Reading About Reading: We Will Ignore Toni Bentley
Yeah, that's right: we totes saw our favorite anal-sex-memoirist Toni Bentley's review of Gail Sheehy's sexy old lady book, but we're not going there. The assfucking grandma jokes are just too easy, you know? Instead, Intern Alexis laughs at things that moan for dick. Six of one half, two dozen of the other. After the jump, her weekly rundown of what the literate people are reading.
Turns out "twaddle" is not, as we originally thought, the new Ugg boot. In the two-weeks-ago review of Colin McGinn's "Power of Movies," Wyatt Mason accused McGinn of writing "twaddle" "I venture to suggest that the use of the word 'star' in application to film actors derives from its use to name the denizens of the night sky, and not vice versa," McGinn wrote. And Mason, in his review, snapped, "The stars in the sky weren't named for movie stars? Really?" In his letter to the editor, McGinn points out that he was not twaddling, he was being ironic. He writes, "Of course the naming goes the other way I wasn't for a second taking seriously the suggestion that the movie stars came first!... Not that any of this is of any great moment in the book, but Mason makes such heavy weather of it that a correction seems indicated."

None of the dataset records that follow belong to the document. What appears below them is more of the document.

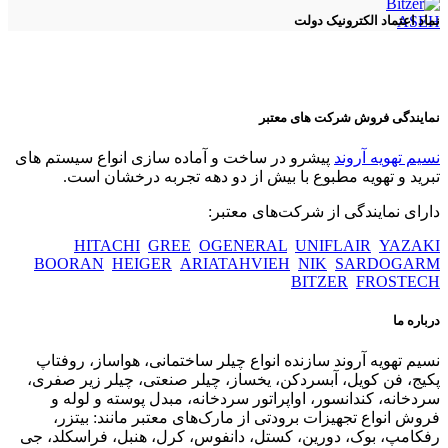
ASEH
نماد اعتماد الکترونیک دولت
نمایندگی فروش شرکت های معتبر
نسیم تهویه آروند
پیشرو در ساخت و آماده سازی انواع سیستم های
تبرید و تهویه مطبوع با بیش از دو دهه تجربه درخشان است.
دارای نمایندگی از شرکت‌های معتبر:
HITACHI
GREE
OGENERAL
UNIFLAIR
YAZAKI
BOORAN
HEIGER
ARIATAHVIEH
NIK
SARDOGARM
BITZER
FROSTECH
درباره ما
نسیم تهویه آروند سازنده انواع چیلر ساختمانی، هواساز، روفتاپ
پکیج، فن کویل، آبسردکن، یخساز، چیلر صنعتی، چیلر زیر صفری،
سردخانه، کندانسور، اواپراتور سردخانه، مبدل پوسته و لوله و
فروش انواع تجهیزات برودتی از مارک‌های معتبر مانند: بیتزر،
رفکامپ، بوک، دورین، کستل، دانفوس، کرل، هنبل، فراسکلد، جی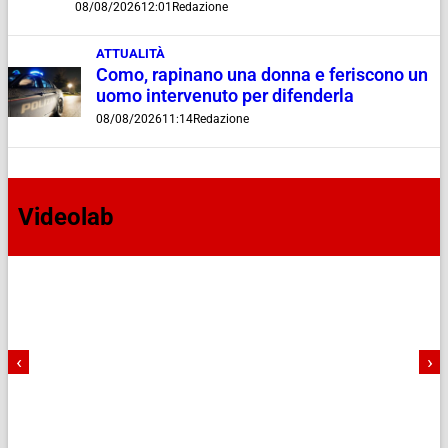
08/08/2026
12:01
Redazione
ATTUALITÀ
Como, rapinano una donna e feriscono un
uomo intervenuto per difenderla
08/08/2026
11:14
Redazione
Videolab
‹
›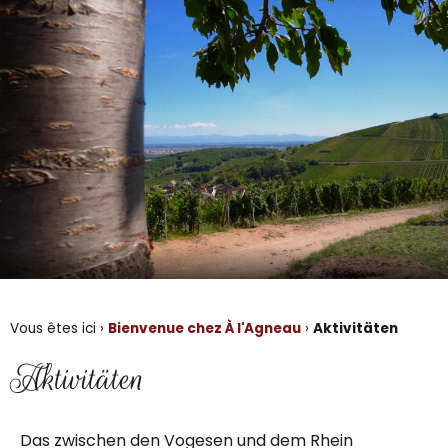
Vous êtes ici ›
Bienvenue chez À l'Agneau
›
Aktivitäten
Aktivitäten
Das zwischen den Vogesen und dem Rhein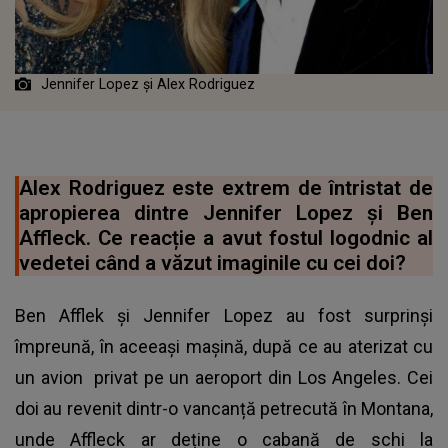
Jennifer Lopez și Alex Rodriguez
Alex Rodriguez este extrem de întristat de
apropierea dintre Jennifer Lopez și Ben
Affleck. Ce reacție a avut fostul logodnic al
vedetei când a văzut imaginile cu cei doi?
Ben Afflek și Jennifer Lopez au fost surprinși
împreună, în aceeași mașină, după ce au aterizat cu
un avion privat pe un aeroport din Los Angeles. Cei
doi au revenit dintr-o vancanță petrecută în Montana,
unde Affleck ar deține o cabană de schi la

Mason seems to have jumped the gun in terms of using this new trend-word. But s'okay we know a thing or two about jumping the gun and trend-words. We used "Copanga" to describe Corey and Topanga from "Boy Meets World" the other day and people were like, "whaaa?" "whooo?" and we realized that the world was not ready for us just yet.
The Fated Sky
By Benson Bobrick
Reviewed by Dick Teresi
In the olden times of ReAbRe, we used to mostly just make fun of all the sexual innuendos in the book reviews and point out whenever someone wrote the word "blowjob" or talked about anal sex. Ha! But then again, we had a lot of growing up to do. We just couldn't resist, though, pointing out the sexy in Dick Teresi's review of Benson Bobrick's new history of astrology. Dick opens the review with a story about a white noise machine his wife bought him. "Within a few weeks, however, I heard the generator calling my name. 'Dick Dick Dick ,' it moaned." We chuckled like a little schoolgirl in pigtails to that one. Then we didn't so much chuckle as we did vom a little when we read, "neo-Darwinists emphasize natural selection, a god-like mechanism that sorts through mutations and chooses on the optimal ones. To them, every feather, fetlock and pubic hair bristles with meaning." The thought of a pubic hair bristling with meaning let's just say it doesn't make our Benson Bob Rick in any way, shape or form.
Just like the little girl with the curl right in the middle of her forehead, when the back page is bad it's horrid, but when it's good, it's very good indeed! This week is an example of the latter. Lee Siegel writes four fake letters to editors and reviewers, meant to accompany galley copies. Our favorite letter is one describing a book by Gianni Gold, "Just Makes Me Stronger," which tells of the friendship between two teenagers — Fabio, an American spending the summer in Cambodia, and Bona, a Cambodian, whose world is shattered when "One eerily quite June evening, Pol Pot's soldiers enter Bona's house, rape and kill his two sisters, murder his parents and transport Bona to a labor camp." The kicker comes in the last paragraph: "About Gianni Gold: Gianni Gold was born in Beverly Hills in 1975, attended Phillips Academy Andover and graduated from Harvard. He has worked as a tour guide in Provence and as a tennis coach in Corsica, and was a managing director of Lehman Brothers before leaving investment banking to devote his life to the humanities " No zinger of ours can do justice to this puppy it's just so perfect as is!